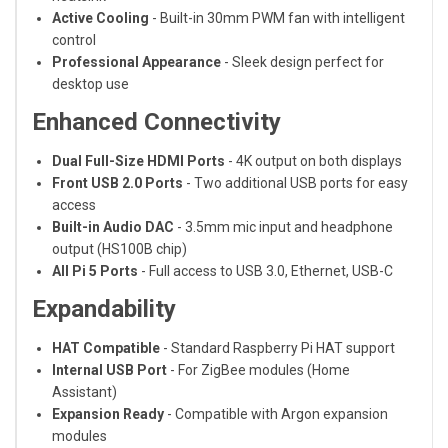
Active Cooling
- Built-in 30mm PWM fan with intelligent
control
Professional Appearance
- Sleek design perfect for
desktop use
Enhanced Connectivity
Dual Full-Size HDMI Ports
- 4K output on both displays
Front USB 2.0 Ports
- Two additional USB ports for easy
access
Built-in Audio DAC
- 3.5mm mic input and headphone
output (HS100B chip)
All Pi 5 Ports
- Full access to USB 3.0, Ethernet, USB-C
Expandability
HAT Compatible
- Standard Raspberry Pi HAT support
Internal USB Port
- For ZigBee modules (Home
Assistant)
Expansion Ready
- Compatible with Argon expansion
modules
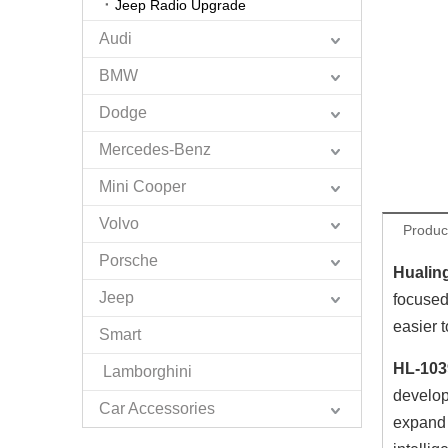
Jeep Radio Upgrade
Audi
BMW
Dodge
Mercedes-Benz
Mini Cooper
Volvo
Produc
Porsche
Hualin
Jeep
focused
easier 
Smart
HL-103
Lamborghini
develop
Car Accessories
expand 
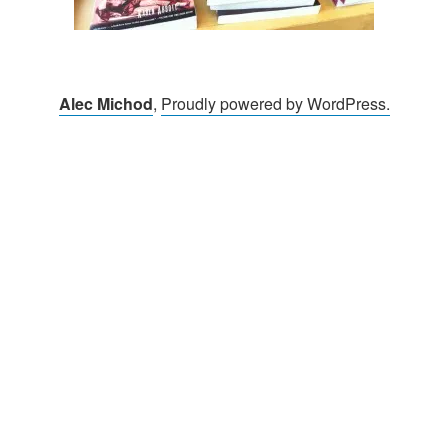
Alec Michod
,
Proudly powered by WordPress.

--

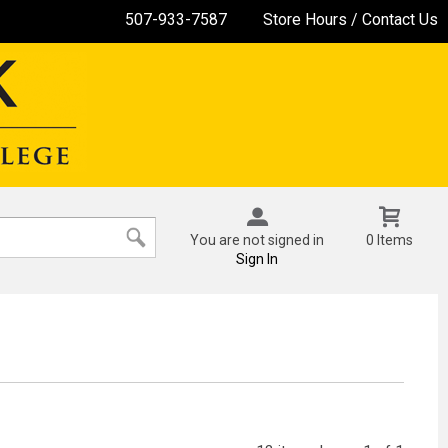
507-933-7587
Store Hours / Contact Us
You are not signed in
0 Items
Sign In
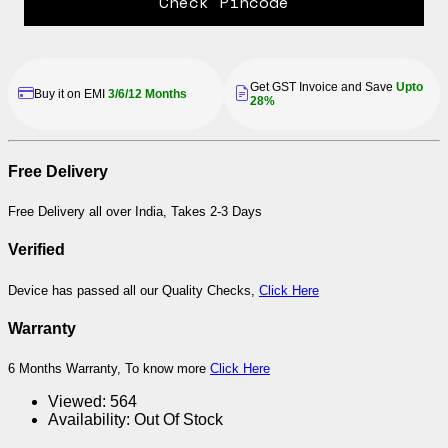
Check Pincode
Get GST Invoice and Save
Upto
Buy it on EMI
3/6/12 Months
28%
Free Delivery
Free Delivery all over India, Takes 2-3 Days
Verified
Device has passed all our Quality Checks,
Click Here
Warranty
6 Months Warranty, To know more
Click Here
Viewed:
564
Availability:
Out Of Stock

● **How to complete this task**
From the records above, quote word for word only the lines beginning at the line that has "- For ZigBee modules (Home" and stopping after the line that has "Proudly powered by WordPress.". Omit the pictures.

● **Problem solution**
- For ZigBee modules (Home
Assistant)
Expansion Ready
- Compatible with Argon expansion
modules
Jeep Radio Upgrade
Audi
BMW
Dodge
Mercedes-Benz
Mini Cooper
Volvo
Produc
Porsche
Hualin
Jeep
focused
easier 
Smart
HL-103
Lamborghini
develop
Car Accessories
expand 
Alec Michod
,
Proudly powered by WordPress.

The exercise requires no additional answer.